There are many such nitty-gritty details to list and rank. An important exercise for a lot of people is to rank these various features, and in case of a contentious fork - figure out which of those features might be changed.
So for example, if Bitcoin Gold is creating a fork that changes the PoW algorithm and doing private mining for awhile, versus Bitcoin Cash changing the block limit and changing the difficulty adjustment algorithm, we have forks that change the features 10 and 7, vs 12 and 9. Following this ordered list, Bitcoin Cash would be less contentious (which is not to say - not contentious at all) as it alters features lower down the list.

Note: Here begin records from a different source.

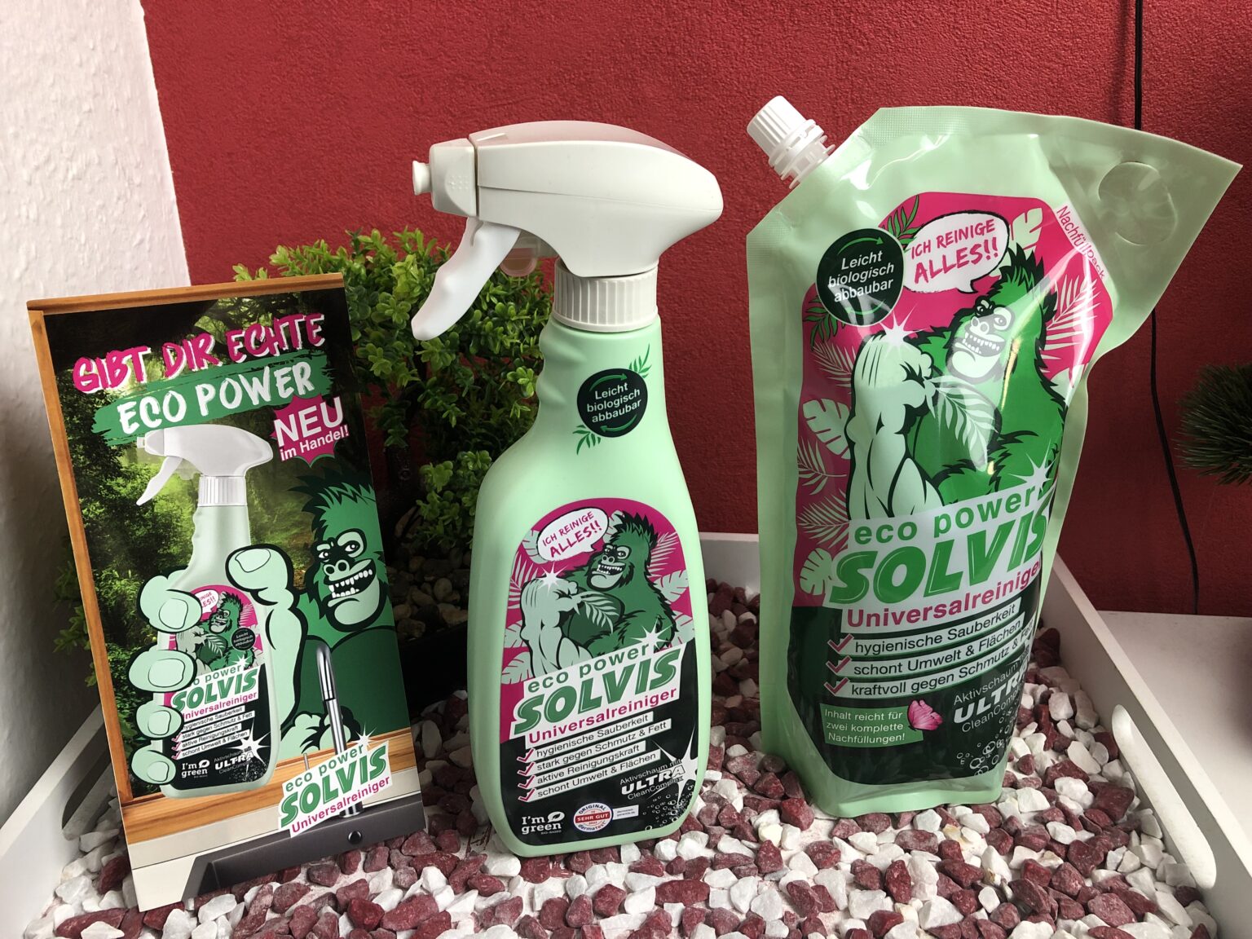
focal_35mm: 28
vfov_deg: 49.7
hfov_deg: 63.4
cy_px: 470
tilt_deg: -26.5
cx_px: 626
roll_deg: -0.7
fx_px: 1013
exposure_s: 1/33
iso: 40
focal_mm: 3.99
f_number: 1.8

So would Bitcoin be Bitcoin under Script being changed to Simplicity? SegWit2x changing the block size? A fork that changes the PoW? Which part of the fork would be "more Bitcoin" than the other?
Of course, there is more to a fork than just such rules - there is a lot of politics involved, and sometimes a more controversial fork still remains dominant. Ethereum's DAO fork for example meant the "main" chain violated a very important rule - containing only valid transactions, but that side of the chain is still a lot more widely used than the "purer" alternative - Ethereum Classic.
Conclusions
Battling over which side of the fork is "the real Bitcoin" is more than just fighting over a name. It is the battle for market dominance, wide acceptance and legitimacy in the eyes of the laymen. The winner will be the world's best know cryptocurrency, while the loser will be hardly talked about outside of the crypto circles.
Seeing which side of the debate will endure the upcoming forks will definitely be a seminal point in the story of Bitcoin.